[Begin Quoted text]
Stir in the seasonings and cook for another minute or so.
Add the bread cubes and stir everything well so the bread is coated with the butter/vegetable mixture.
Gradually add the heated broth and stir to evenly moisten the bread.
Cover the pot, remove it from the heat, and let the stuffing sit for 10 minutes or so before serving.
NOTES:  If you bake/toast the bread in the oven it can absorb the broth without falling apart, if you like a softer stuffing you can skip that step.

Grandma’s Stuffing                                                                        
½ c. butter, divided
1 c. celery, diced
1 c. onion diced
2 large apples, unpeeled and diced
6 c. Pepperidge Farm Herb Seasoned Stuffing or * Dry your own bread and add sage and thyme and rosemary
2 t. poultry seasoning
2 t. chicken bouillon
2 t.  dried parsley
2 to 4 c. chicken stock (2 c. for instant pot or 4 c. for baking in oven or by how soft you like it)
 
Melt 6 T. butter in a large saucepan over medium heat.
Add celery, onion, apples, bay leaves and salt and pepper and cook until softened (about 10 minutes). Remove bay leaves.
Add dry stuffing, poultry seasoning, bouillon, parsley and chicken stock. Stir until stuffing absorbs the liquid.
Spray a casserole dish with nonstick cooking spray and fill with stuffing.
Use the rest of the butter to dot the top of the stuffing.
Bake at 375 for 30-40 minutes, or until golden brown and crispy at the edges.
Notes:
·         If you make this in advance just refrigerate until ready to bake.
·         *to dry your own bread
Cut into ½ inch cubes and bake at 350 on a cookie sheet for 10 – 12 minutes.  Cool and store in bag until ready to use.  Since this bread isn’t seasoned add ¼ t. sage, ¼ t. rosemary and ¼ t. dried thyme with the poultry seasoning listed above. 
·         You can make this in the instant pot too. 
Mix all ingredients together in large bowl and then put in 2 stacking pans and cover with foil.   Place 1 c. water in bottom of instant pot.  Place the stacking pans a trivet and place in the instant pot.  Seal the lid.  Cook for 15 minutes on high.  Quick release.  For a soft stuffing leave as is or broil for a minute or 2 to crisp the top, while watching carefully.
[End Quoted text]
■ Tasks ■
**a.** In the stuffing recipe, at what temperature and for how long is the casserole dish of stuffing baked?
**b.** Name every herb that the stuffing recipe says to add when you dry your own bread instead of using the packaged stuffing.
[Begin Data provided]
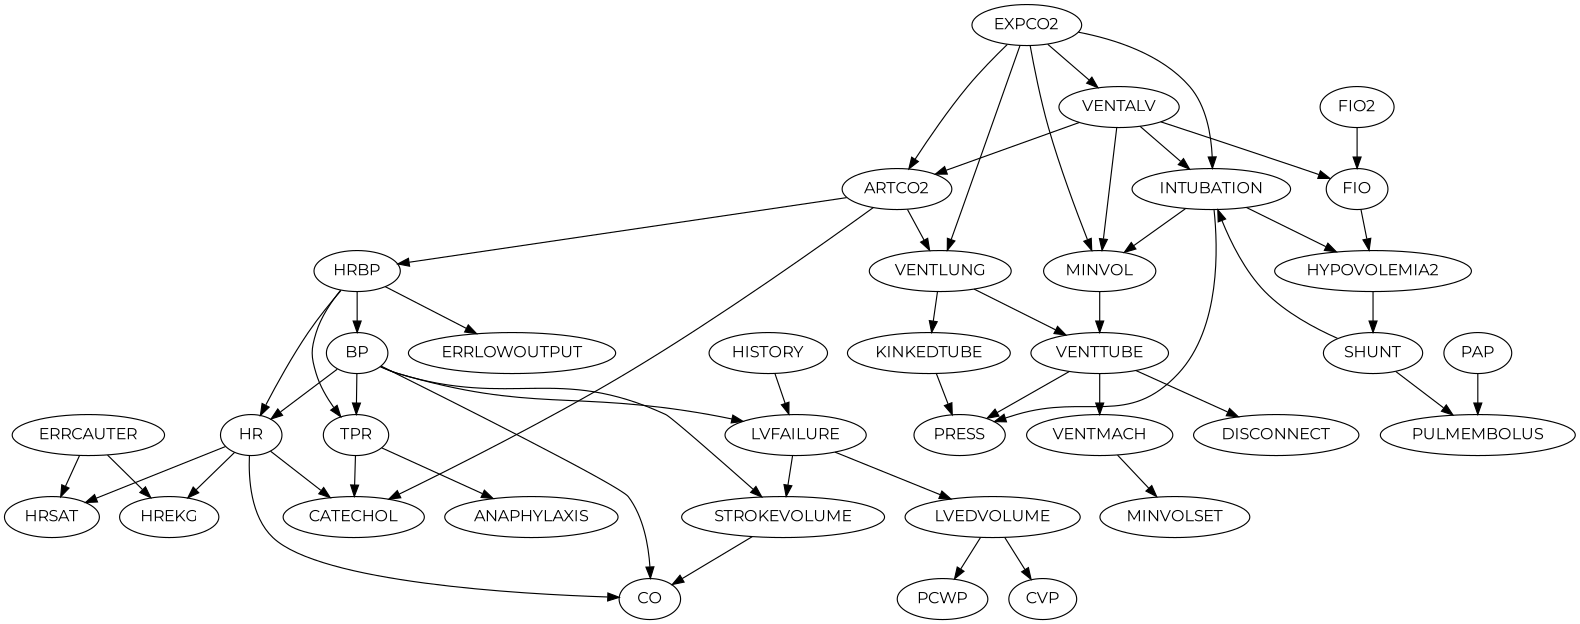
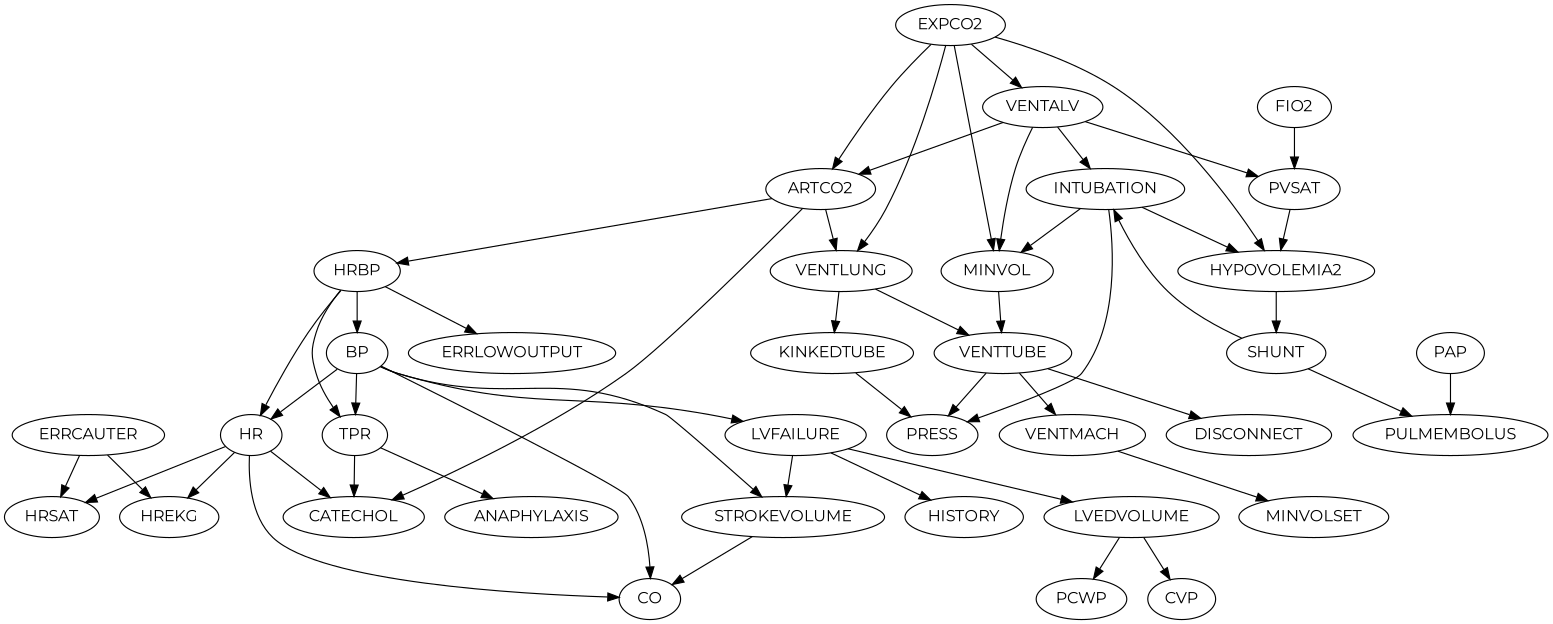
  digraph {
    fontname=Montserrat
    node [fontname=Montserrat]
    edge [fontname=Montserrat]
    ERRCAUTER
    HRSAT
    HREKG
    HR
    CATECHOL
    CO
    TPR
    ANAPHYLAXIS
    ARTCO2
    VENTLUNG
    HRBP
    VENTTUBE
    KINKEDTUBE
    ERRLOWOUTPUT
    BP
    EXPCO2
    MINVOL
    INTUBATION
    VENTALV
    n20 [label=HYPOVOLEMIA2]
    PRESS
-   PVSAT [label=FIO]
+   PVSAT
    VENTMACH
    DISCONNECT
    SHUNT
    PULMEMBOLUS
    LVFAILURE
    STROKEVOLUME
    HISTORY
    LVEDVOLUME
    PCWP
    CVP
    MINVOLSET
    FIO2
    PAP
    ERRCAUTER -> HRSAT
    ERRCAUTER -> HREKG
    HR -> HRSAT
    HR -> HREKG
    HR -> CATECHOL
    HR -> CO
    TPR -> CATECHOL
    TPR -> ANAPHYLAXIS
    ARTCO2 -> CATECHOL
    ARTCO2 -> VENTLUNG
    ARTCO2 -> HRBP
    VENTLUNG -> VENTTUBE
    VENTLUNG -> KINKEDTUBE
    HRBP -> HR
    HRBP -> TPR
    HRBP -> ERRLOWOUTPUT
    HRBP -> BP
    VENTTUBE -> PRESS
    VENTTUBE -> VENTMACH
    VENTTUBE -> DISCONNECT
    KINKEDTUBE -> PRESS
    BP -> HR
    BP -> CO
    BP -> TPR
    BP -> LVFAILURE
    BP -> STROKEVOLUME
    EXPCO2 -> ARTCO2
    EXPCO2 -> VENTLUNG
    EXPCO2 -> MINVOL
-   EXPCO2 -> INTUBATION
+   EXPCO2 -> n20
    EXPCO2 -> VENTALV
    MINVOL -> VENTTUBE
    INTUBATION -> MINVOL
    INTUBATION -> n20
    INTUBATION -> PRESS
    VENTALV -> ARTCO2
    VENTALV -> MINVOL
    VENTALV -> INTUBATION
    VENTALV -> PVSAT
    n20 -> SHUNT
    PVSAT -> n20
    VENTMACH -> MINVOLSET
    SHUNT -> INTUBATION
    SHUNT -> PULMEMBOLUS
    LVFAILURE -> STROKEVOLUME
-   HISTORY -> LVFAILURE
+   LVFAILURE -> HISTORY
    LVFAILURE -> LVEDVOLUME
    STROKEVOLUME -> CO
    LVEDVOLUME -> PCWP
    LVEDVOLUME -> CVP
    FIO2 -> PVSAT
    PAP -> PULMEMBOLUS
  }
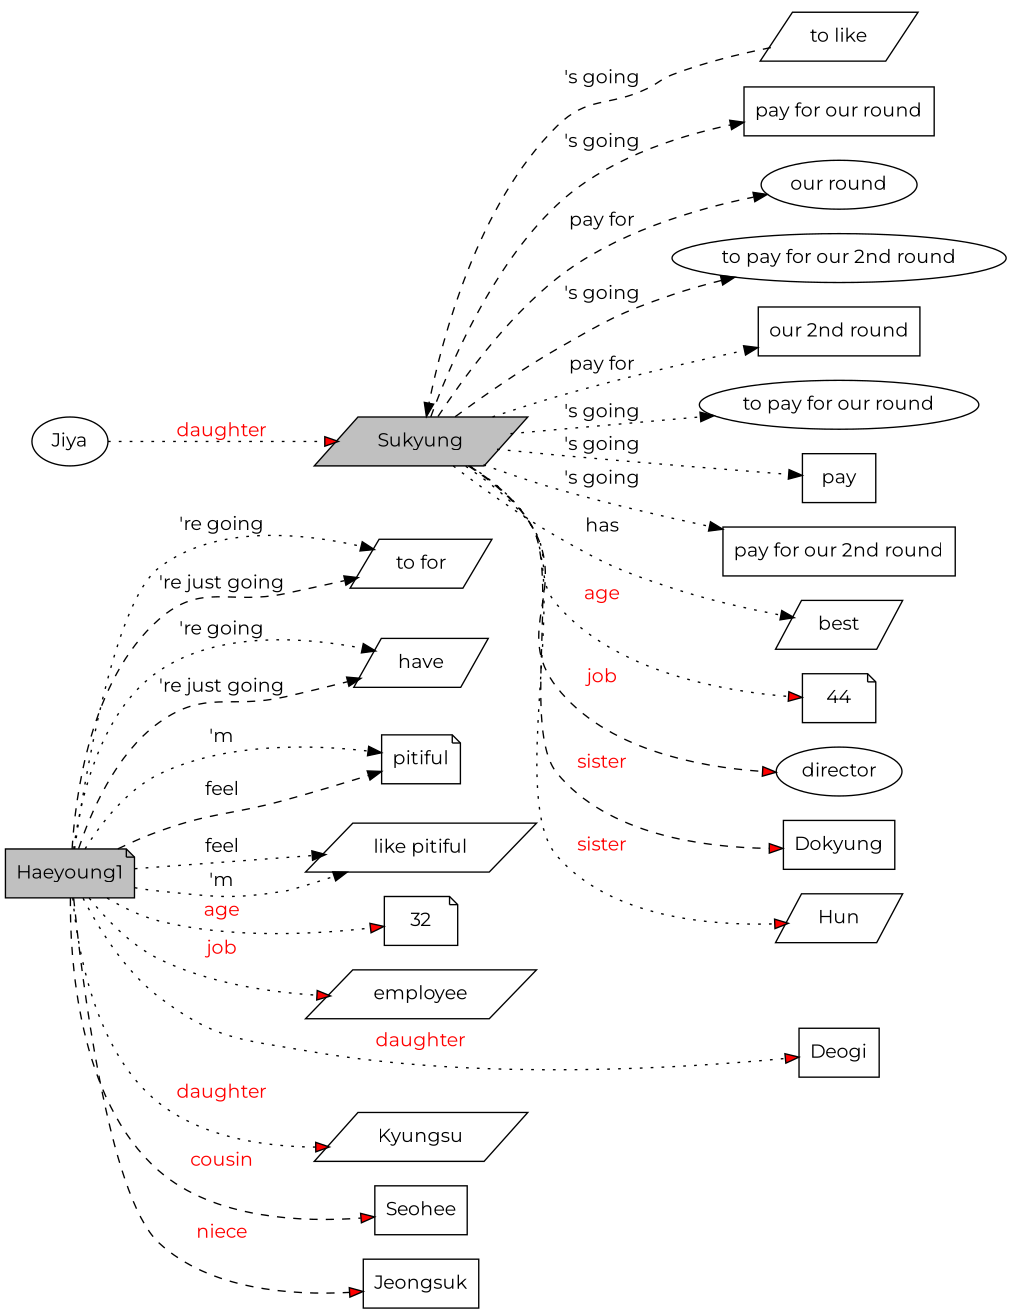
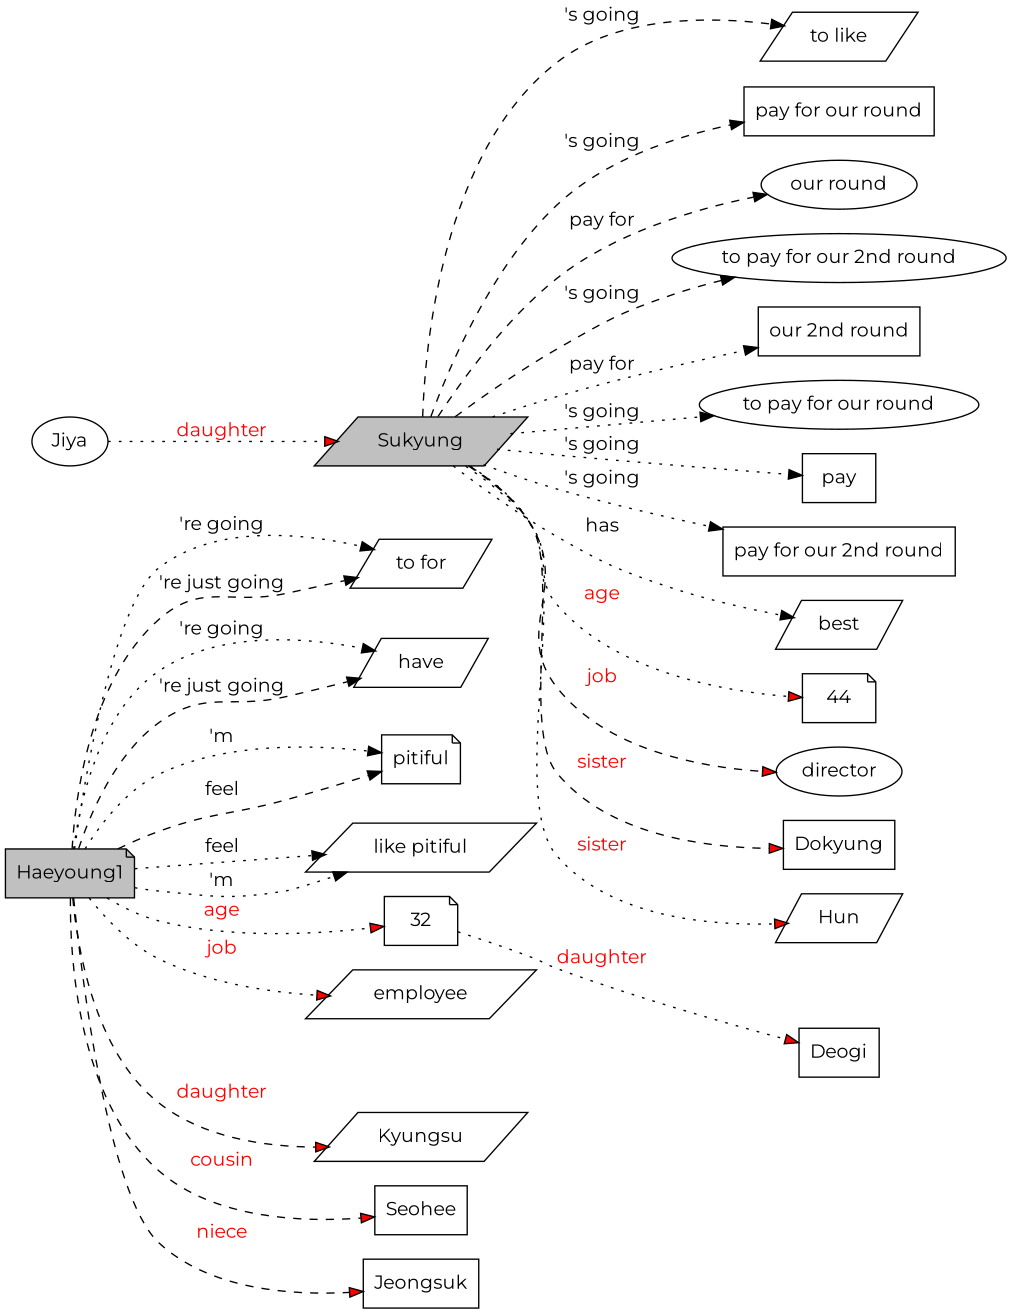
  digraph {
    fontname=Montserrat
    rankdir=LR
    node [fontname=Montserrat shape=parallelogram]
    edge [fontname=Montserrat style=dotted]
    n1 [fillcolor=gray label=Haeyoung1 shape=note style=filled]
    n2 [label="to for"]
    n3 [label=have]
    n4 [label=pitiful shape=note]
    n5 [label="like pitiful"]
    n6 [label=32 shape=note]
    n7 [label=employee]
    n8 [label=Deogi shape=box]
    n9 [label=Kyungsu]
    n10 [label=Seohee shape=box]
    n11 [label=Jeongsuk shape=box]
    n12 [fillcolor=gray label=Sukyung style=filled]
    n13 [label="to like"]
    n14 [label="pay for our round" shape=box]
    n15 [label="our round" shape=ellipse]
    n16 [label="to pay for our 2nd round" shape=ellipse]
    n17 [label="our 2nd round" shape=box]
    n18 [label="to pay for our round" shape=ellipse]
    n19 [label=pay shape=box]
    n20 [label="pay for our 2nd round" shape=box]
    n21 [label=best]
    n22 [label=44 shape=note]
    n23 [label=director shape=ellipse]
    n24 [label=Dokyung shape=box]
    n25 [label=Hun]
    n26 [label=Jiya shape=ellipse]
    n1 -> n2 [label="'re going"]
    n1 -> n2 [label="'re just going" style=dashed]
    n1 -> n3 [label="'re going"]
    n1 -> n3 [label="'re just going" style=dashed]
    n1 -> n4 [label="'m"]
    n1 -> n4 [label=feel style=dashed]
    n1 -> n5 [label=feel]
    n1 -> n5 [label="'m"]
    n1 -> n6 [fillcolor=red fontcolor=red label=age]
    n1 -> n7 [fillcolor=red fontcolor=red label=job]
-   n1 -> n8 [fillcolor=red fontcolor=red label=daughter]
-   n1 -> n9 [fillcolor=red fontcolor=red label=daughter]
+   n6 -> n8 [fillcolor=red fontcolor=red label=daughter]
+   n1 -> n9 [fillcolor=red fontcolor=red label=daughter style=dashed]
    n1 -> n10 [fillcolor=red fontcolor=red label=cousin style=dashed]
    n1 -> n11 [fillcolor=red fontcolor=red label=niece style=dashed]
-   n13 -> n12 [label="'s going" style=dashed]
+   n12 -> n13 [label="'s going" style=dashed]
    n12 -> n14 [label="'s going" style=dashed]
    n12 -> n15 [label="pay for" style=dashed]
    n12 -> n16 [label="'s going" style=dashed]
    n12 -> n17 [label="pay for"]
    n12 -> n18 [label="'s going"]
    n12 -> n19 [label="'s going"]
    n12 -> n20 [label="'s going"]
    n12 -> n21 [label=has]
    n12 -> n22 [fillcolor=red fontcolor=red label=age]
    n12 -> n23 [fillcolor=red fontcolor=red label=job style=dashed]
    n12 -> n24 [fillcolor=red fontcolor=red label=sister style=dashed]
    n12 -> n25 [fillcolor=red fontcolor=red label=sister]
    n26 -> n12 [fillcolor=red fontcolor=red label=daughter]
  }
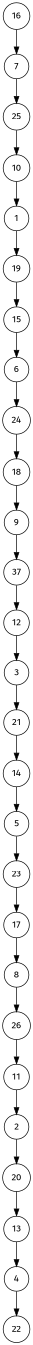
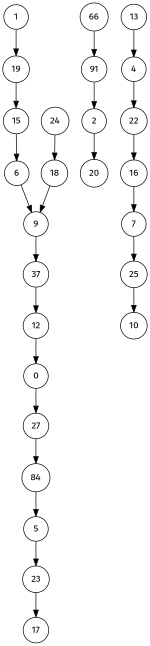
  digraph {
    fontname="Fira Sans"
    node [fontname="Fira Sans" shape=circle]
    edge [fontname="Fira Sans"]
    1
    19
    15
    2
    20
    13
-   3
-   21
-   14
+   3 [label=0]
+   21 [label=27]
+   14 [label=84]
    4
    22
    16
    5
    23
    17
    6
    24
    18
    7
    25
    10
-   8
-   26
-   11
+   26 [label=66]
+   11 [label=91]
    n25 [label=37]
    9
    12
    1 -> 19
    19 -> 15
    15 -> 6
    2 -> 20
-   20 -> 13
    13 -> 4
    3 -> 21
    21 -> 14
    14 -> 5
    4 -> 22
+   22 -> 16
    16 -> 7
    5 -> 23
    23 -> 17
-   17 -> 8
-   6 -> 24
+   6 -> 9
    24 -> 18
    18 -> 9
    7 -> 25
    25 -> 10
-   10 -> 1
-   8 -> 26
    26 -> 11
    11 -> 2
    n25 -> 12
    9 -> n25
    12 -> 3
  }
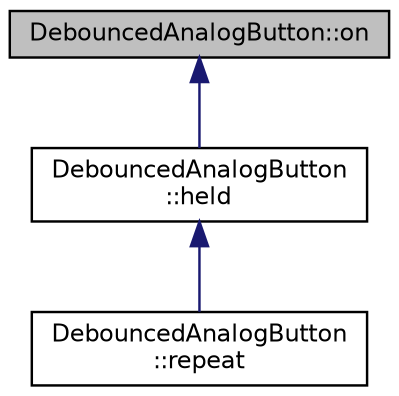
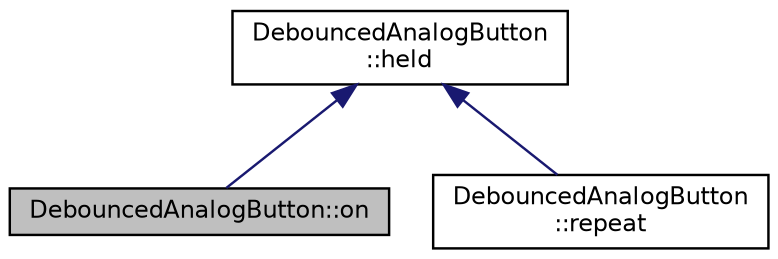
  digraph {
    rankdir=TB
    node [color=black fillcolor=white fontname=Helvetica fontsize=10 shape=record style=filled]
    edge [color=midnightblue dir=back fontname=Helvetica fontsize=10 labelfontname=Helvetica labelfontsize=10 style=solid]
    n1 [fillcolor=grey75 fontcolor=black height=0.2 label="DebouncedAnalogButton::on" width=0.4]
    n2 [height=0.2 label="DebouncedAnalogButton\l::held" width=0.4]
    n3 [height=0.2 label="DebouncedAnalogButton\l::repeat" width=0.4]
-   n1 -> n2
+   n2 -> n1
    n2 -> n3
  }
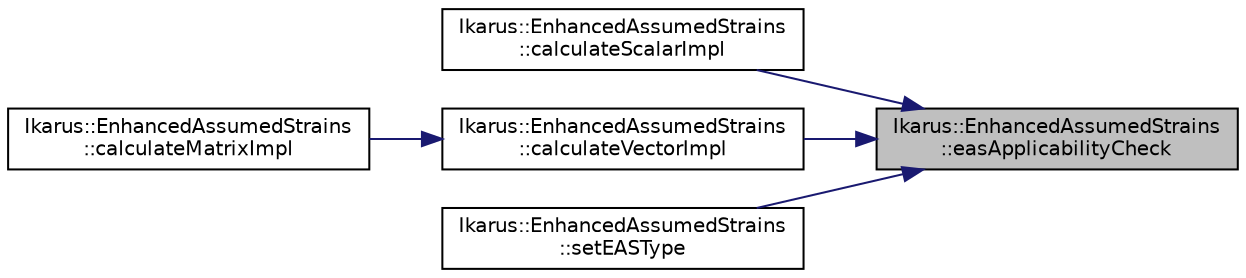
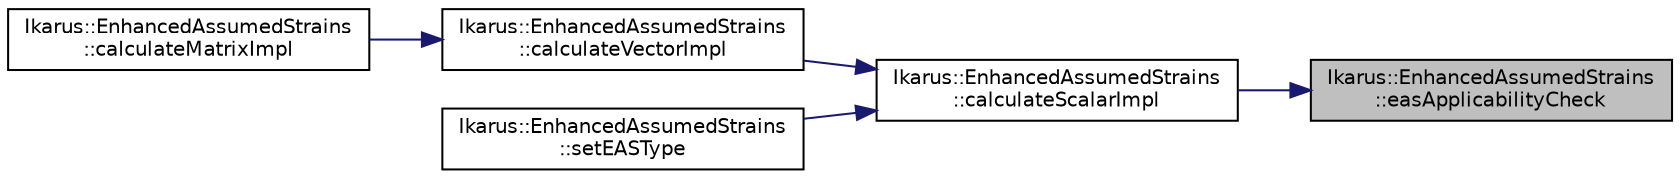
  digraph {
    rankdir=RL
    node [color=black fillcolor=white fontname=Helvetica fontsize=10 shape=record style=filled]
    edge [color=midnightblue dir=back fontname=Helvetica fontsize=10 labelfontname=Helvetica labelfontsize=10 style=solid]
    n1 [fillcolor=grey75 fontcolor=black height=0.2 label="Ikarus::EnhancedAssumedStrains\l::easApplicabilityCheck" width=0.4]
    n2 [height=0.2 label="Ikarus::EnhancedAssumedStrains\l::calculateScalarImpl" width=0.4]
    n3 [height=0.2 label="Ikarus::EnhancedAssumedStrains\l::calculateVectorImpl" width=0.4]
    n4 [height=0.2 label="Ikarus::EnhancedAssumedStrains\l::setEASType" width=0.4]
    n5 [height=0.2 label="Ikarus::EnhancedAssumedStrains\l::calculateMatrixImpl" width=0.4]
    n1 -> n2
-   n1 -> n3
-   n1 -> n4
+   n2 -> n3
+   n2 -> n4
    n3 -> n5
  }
[End Data provided]
■ In response ■
**a.** At 375 for 30-40 minutes, or until golden brown and crispy at the edges.

**b.** Sage, thyme, rosemary